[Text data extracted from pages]
************
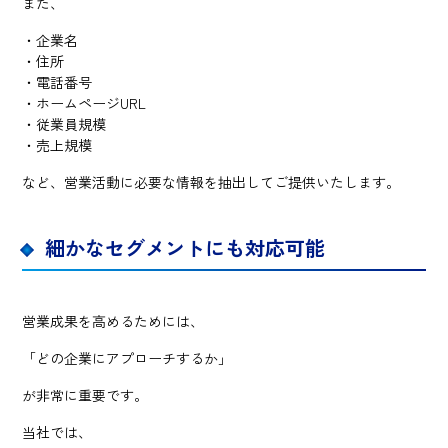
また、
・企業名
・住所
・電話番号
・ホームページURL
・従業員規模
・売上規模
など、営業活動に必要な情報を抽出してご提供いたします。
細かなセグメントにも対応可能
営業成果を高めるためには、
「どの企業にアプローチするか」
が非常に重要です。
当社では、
************
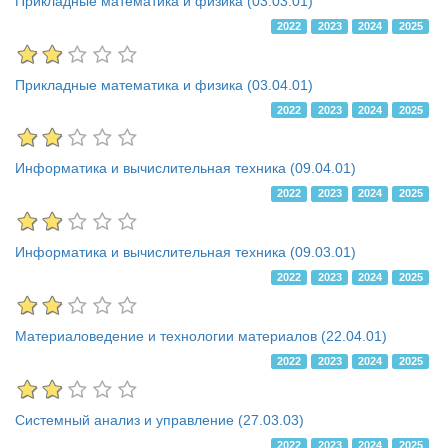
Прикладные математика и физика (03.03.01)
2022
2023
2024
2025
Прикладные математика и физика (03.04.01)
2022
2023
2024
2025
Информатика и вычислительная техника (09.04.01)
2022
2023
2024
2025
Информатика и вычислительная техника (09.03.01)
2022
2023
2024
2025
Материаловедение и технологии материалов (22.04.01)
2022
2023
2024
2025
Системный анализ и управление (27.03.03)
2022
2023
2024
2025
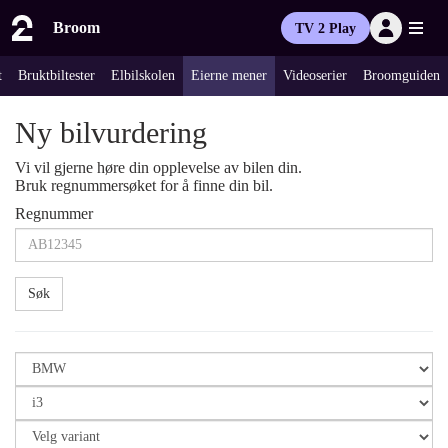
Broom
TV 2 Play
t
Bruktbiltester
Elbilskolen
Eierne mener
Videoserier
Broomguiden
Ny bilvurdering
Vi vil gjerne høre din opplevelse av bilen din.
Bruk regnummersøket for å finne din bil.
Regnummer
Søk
************
Pull out every line of the items above that contains the string "Информатика", matching case exactly.

_ANSWER SPACE_.
Информатика и вычислительная техника (09.04.01)
Информатика и вычислительная техника (09.03.01)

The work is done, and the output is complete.